?Insulin resistance augments nicotinic acetylcholine receptor (nAChR) internalization and inhibits its cell-surface expression upon acute insulin treatment?

FRANCISCO J. BARRANTES; ANA PAULA GARCÍA; EUGENIA PÉREZ

Congreso; XXXIV Congreso Anual de la Sociedad Argentina de Investigación en Neurociencias; 2019

Sociedad Argentina de Investigación en Neurociencias

The levels of nAChR in the plasma membrane (PM) depends on trafficking processes that involve the actin cytoskeleton (AC).

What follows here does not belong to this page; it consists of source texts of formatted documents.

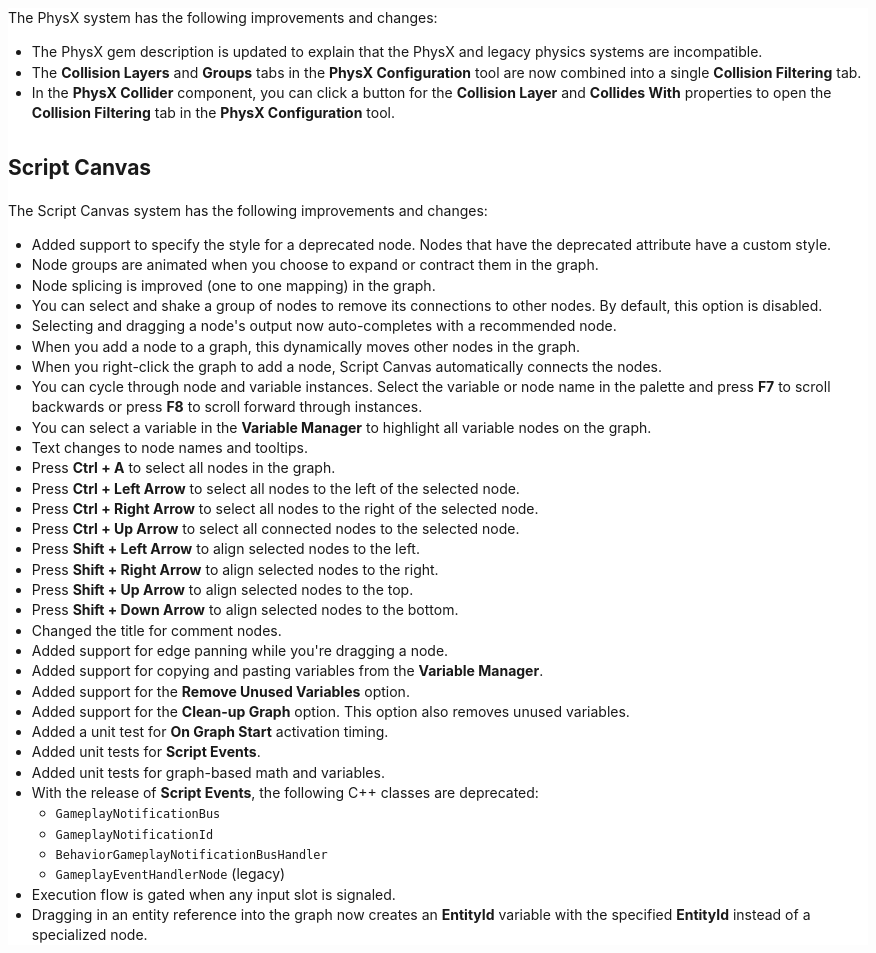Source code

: The PhysX system has the following improvements and changes:
+ The PhysX gem description is updated to explain that the PhysX and legacy physics systems are incompatible.
+ The **Collision Layers** and **Groups** tabs in the **PhysX Configuration** tool are now combined into a single **Collision Filtering** tab. 
+ In the **PhysX Collider** component, you can click a button for the **Collision Layer** and **Collides With** properties to open the **Collision Filtering** tab in the **PhysX Configuration** tool.

## Script Canvas<a name="lumberyard-v1.19-script-canvas"></a>

The Script Canvas system has the following improvements and changes:
+ Added support to specify the style for a deprecated node. Nodes that have the deprecated attribute have a custom style.
+ Node groups are animated when you choose to expand or contract them in the graph.
+ Node splicing is improved (one to one mapping) in the graph.
+ You can select and shake a group of nodes to remove its connections to other nodes. By default, this option is disabled.
+ Selecting and dragging a node's output now auto-completes with a recommended node.
+ When you add a node to a graph, this dynamically moves other nodes in the graph.
+ When you right-click the graph to add a node, Script Canvas automatically connects the nodes. 
+ You can cycle through node and variable instances. Select the variable or node name in the palette and press **F7** to scroll backwards or press **F8** to scroll forward through instances.
+ You can select a variable in the **Variable Manager** to highlight all variable nodes on the graph.
+ Text changes to node names and tooltips.
+ Press **Ctrl \+ A** to select all nodes in the graph.
+ Press **Ctrl \+ Left Arrow** to select all nodes to the left of the selected node.
+ Press **Ctrl \+ Right Arrow** to select all nodes to the right of the selected node.
+ Press **Ctrl \+ Up Arrow** to select all connected nodes to the selected node.
+ Press **Shift \+ Left Arrow** to align selected nodes to the left.
+ Press **Shift \+ Right Arrow** to align selected nodes to the right.
+ Press **Shift \+ Up Arrow** to align selected nodes to the top.
+ Press **Shift \+ Down Arrow** to align selected nodes to the bottom.
+ Changed the title for comment nodes.
+ Added support for edge panning while you're dragging a node.
+ Added support for copying and pasting variables from the **Variable Manager**.
+ Added support for the **Remove Unused Variables** option.
+ Added support for the **Clean-up Graph** option. This option also removes unused variables.
+ Added a unit test for **On Graph Start** activation timing.
+ Added unit tests for **Script Events**.
+ Added unit tests for graph-based math and variables.
+ With the release of **Script Events**, the following C\+\+ classes are deprecated: 
  + `GameplayNotificationBus`
  + `GameplayNotificationId`
  + `BehaviorGameplayNotificationBusHandler`
  + `GameplayEventHandlerNode` (legacy)
+ Execution flow is gated when any input slot is signaled.
+ Dragging in an entity reference into the graph now creates an **EntityId** variable with the specified **EntityId** instead of a specialized node.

In addition, the AC is required for the insulin stimulation of glucose uptake. Here we assess whether exposure to a sustained hyperinsulinemia-like milieu mimicking insulin resistance (IR) affects the stability of the nAChR in the PM. For this, CHO-K1/A5 cells, a clonal cell line heterologously expressing adult-type muscle nAChR, were incubated with 10nM insulin for 19-22h (long insulin) to develop IR. Effects of insulin on nAChR PM levels, ligand-mediated internalization (which depends on AC integrity), and actin filament (AF) morphology were assessed using specific fluorescence probes and immunofluorescence microscopy. IR was made apparent after long insulin by the lack of insulin responsiveness to glucose uptake. Acute insulin application (10, 25 and 100nM) produced a significant and dose-dependent increase of nAChR levels in the PM, already evident at 30min and more pronounced at 60min. These effects were accompanied by an increase in the number of AFs. When cells were subjected to IR, the acute effect of insulin on nAChR PM levels was abolished and a concomitant decrease of AFs was observed, together with a significant increase in ligand-mediated nAChR internalization. In conclusion, insulin can affect the levels of expression of the nAChR in the plasmalemma and IR disrupts the endocytic dynamics of this receptor, possibly by altering the AC status.1)Kumari S, Borroni V, Chaudhry A, Chanda B, Massol R, Mayor S and Barrantes FJ (2008). J. Cell. Biol. 181: 1179-1193.2)Borroni, M.V. and Barrantes, F.J. (2011). J. Biol. Chem. 286, 17122-17132.